On July 22, Tencent Huan Yuan announced that its self-developed ASR (Automatic Speech Recognition) large model has been officially applied to the ima platform, achieving voice input functionality on mobile app for the first time, providing users with a convenient "speaking fluently" experience. Users can now directly input questions or record ideas through voice without manually typing on the keyboard, greatly improving input efficiency.
The Tencent Huan Yuan ASR large model stands out with its keen hearing and intelligent understanding capabilities, accurately recognizing speech even in complex environments. It can recognize 300 words per minute, four times faster than manual input, and the recognition results are more accurate and natural. The model adopts the industry's first streaming ASR architecture based on dual encoders. Compared with traditional ASR technology, it has significantly improved semantic understanding capabilities, especially performing better in scenarios such as mixed Chinese and English.
The voice input function introduced on the ima platform covers multiple application scenarios, including knowledge base Q&A and note creation.

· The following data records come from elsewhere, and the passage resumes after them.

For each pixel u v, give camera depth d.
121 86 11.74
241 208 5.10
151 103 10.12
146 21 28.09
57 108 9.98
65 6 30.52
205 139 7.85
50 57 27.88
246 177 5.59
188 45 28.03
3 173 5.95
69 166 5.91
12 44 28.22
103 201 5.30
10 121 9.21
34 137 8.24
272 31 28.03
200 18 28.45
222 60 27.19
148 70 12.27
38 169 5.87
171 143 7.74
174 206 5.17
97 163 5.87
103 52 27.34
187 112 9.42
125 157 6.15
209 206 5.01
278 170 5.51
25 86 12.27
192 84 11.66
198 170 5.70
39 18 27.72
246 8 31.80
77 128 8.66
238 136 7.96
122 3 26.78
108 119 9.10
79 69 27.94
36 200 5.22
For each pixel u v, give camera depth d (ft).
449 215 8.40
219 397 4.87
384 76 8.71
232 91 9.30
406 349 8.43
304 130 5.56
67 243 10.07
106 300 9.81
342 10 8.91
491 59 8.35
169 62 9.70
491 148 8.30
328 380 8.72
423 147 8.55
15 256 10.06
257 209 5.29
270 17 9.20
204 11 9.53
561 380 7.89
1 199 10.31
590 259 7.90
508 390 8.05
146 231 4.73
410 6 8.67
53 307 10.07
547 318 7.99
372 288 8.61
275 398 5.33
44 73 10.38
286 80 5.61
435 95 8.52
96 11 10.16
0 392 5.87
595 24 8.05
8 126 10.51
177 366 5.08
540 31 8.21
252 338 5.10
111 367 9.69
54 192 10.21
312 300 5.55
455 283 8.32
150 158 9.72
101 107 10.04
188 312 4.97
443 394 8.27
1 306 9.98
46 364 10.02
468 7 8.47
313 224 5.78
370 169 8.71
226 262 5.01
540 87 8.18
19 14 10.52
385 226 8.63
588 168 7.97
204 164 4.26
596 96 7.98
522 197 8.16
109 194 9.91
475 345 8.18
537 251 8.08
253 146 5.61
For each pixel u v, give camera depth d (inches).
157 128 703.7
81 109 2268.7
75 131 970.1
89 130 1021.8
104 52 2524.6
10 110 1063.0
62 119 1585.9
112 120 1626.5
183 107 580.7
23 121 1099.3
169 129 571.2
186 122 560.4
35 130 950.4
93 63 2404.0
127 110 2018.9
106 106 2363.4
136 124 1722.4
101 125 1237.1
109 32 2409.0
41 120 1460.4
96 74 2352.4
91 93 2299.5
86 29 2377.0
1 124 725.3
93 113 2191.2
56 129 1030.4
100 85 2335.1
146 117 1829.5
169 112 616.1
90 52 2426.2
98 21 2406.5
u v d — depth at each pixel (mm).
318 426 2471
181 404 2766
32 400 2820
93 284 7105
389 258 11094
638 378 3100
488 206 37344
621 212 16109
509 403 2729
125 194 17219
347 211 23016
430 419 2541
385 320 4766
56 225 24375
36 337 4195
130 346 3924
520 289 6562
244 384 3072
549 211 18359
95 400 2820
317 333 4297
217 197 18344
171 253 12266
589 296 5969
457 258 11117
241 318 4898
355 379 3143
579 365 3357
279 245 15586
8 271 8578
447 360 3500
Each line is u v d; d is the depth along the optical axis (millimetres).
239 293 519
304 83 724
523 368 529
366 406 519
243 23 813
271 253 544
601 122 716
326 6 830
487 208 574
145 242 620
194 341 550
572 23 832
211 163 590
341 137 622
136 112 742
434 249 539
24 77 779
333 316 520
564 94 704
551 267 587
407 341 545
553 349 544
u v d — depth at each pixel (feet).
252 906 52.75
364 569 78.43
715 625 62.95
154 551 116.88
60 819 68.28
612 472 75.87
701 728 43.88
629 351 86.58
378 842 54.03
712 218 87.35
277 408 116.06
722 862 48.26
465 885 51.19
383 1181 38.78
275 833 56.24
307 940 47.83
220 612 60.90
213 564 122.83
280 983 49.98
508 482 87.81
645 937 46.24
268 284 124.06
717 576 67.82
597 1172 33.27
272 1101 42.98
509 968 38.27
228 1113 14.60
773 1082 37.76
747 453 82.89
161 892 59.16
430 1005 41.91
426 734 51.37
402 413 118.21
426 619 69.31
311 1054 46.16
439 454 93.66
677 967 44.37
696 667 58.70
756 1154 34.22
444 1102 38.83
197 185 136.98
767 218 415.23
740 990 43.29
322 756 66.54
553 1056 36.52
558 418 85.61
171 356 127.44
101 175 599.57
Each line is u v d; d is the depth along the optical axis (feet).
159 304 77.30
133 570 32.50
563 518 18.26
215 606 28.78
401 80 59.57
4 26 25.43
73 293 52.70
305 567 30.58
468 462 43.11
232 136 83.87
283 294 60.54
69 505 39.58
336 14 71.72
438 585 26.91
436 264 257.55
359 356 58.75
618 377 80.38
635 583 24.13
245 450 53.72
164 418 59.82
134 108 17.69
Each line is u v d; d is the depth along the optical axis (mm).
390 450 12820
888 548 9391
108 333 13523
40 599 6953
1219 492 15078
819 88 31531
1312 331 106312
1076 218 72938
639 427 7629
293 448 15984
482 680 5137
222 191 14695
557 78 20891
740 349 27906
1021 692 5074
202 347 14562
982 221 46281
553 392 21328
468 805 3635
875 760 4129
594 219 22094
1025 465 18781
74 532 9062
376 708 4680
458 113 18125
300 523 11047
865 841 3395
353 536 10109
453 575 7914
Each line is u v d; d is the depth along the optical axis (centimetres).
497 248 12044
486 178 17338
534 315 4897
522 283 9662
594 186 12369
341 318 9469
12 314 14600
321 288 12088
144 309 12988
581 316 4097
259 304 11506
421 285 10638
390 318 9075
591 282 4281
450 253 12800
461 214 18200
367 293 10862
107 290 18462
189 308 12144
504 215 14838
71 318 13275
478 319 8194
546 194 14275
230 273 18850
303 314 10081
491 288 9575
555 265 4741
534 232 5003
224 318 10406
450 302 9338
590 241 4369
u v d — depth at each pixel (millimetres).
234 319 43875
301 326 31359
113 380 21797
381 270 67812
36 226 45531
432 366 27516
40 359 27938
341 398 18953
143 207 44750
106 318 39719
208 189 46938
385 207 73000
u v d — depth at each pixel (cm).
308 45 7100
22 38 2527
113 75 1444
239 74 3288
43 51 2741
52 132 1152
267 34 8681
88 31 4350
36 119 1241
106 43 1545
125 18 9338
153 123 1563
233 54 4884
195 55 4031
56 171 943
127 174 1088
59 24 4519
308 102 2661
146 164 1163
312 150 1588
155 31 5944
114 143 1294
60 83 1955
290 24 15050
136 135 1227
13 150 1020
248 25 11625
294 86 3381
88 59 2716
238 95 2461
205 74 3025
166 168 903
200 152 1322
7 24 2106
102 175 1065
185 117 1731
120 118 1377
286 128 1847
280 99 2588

When users perform knowledge base queries or homepage Q&A, if the question is long, they can directly input through voice; when writing notes, ima acts like a note assistant that listens and helps users create content, and can quickly continue writing based on old notes, achieving seamless integration. In addition, iOS users can also add a desktop widget to enjoy a faster question-answering experience.
The Tencent Huan Yuan team stated that in the future, they will continue to optimize the ASR large model, enhance the ability to recognize dialects and multiple languages, continuously expand the supported language types, and meet the needs of different scenarios. The launch of this voice input function not only demonstrates the technical strength of Tencent Huan Yuan in the field of speech recognition, but also brings users a more efficient and convenient input method, opening a new chapter in intelligent interaction.